In the summer of 2011, a group of people started planning to work together to help the UK social sector make progress on impact measurement. We were concerned about fragmentation in our approaches, and believed we would achieve more if we coordinated our efforts.
We envisaged a world in which charities and social enterprises would have a clear idea what good impact measurement practice looked like. In this world, organisations would be able to assess themselves against good practice, and identify the tools and resources they needed to make progress. And finally they’d compare their practice with others in their field to learn, and accelerate their progress.

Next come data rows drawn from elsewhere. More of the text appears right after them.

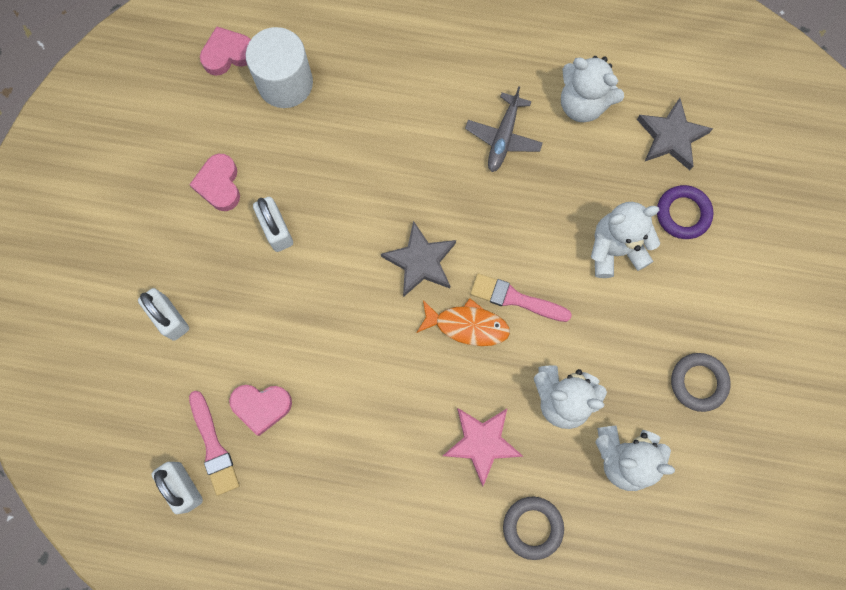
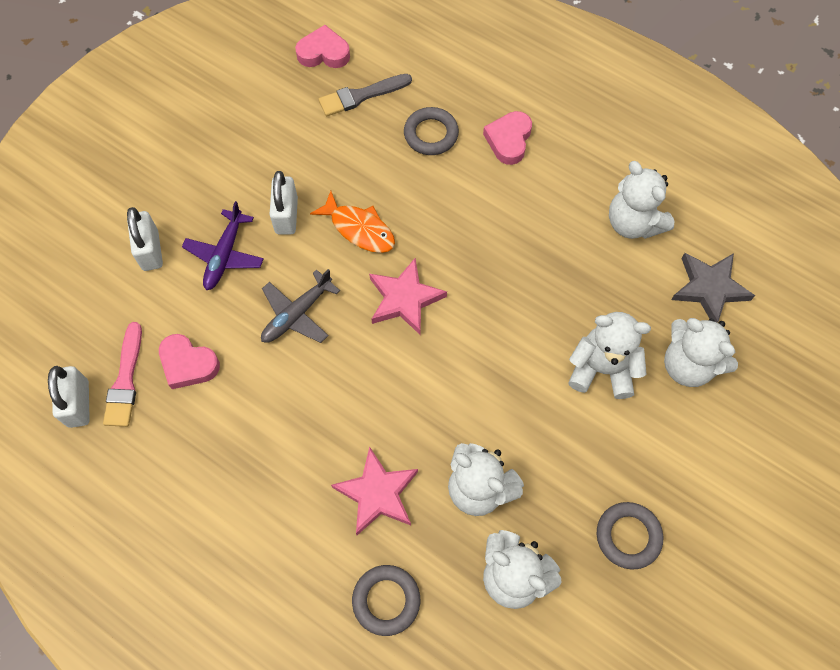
camera: 25 degrees right, 10 degrees down
pink heart [189,154,240,211] -> pink heart moved to [483,111,532,165]
white cylinder [246,27,313,108] -> grey brush [319,74,412,116]
grey star [381,221,456,297] -> pink star [369,258,447,335]
orange fish [416,298,510,346] -> orange fish moved to [310,191,395,253]
grey plane [465,86,543,172] -> grey plane moved to [261,269,340,343]
pink brush [470,273,572,322] -> none
purple ring [657,185,714,239] -> white teddy bear [664,318,738,387]
none -> purple plane [182,201,264,290]
none -> grey ring [404,107,459,155]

NPC and Substance came together to organise and facilitate an impact ‘summit’ in September 2011, to see if we could establish a collective vision. Out of this summit came a report—thanks to the support of Joe Ludlow at Nesta. It identified five priority areas in which work was needed—on leadership and culture; shared measurement; data, tools and systems; funders, commissioners and investors; and impact measurement support. It also introduced the idea of a cycle of impact practice—how organisations plan, manage, measure, and review their social impact. Out of this report grew the Inspiring Impact programme.
Fast forward nearly three years, and I’m delighted that Inspiring Impact is today launching two important new elements of that original vision.
Measuring Up! is an online tool designed by the Charities Evaluation Services and developed by Substance. It helps organisations to work out how they’re doing against good impact practice. It’s built around the structure of the Code of Good Impact Practice, developed by NCVO through extensive consultation with the sector last year.
The tool is practical, accessible, and makes it easy for organisations to get to grips with the key elements of their impact practice. It’s had rave reviews in testing, and we can’t wait to see how it’s received now it’s available to all—for free.
The Inspiring Impact Resource Library is an online resource centre for everything you might need to improve your impact practice. If you need guidance on what a theory of change is, you’ll find it there. If you’re looking for software that can help you capture data in your everyday work, you’ll find it in the Hub. And if you’re looking for ways to measure a specific outcome, say well-being, you’ll find it there. Again, it’s all free for everyone to use, and free for tool and resource providers to feature their materials.
The Hub launches with over 200 tools, systems and resources catalogued and accessible to all. But that’s just the start—we want evaluators, tool providers, and others who have developed resources or are aware of other resources to upload them to the Hub. And users can review the tools they’ve used, so everyone gets the benefit of their experience.
Of course there are limits to what online resources on their own can do. We need the concerted efforts of a group of committed partners, and the enthusiasm of others, to embrace them and to help spread the word.
If grant-makers, social investors and commissioners who want social sector organisations to provide good impact data embed these resources in their practice, we’ll build critical mass as people start to explore, use and add to Inspiring Impact. And if those funders also supply their grantees and investees with the financial support needed to build capacity, the dial may really start to shift.
Through the coordination of the Association of Charitable Foundations, a group of funders has already started to get to grips with putting these resources into practice. Inspiring Impact programmes in Scotland (through Evaluation Support Scotland) and Northern Ireland (through Building Change Trust and CENI) are getting the message out far and wide. And NCVO and ACEVO are working with their members to help advance their impact practice.
Join us in building on these foundations—upload tools, share these resources, build them into your work. Together, we can raise the bar on impact practice in the social sector.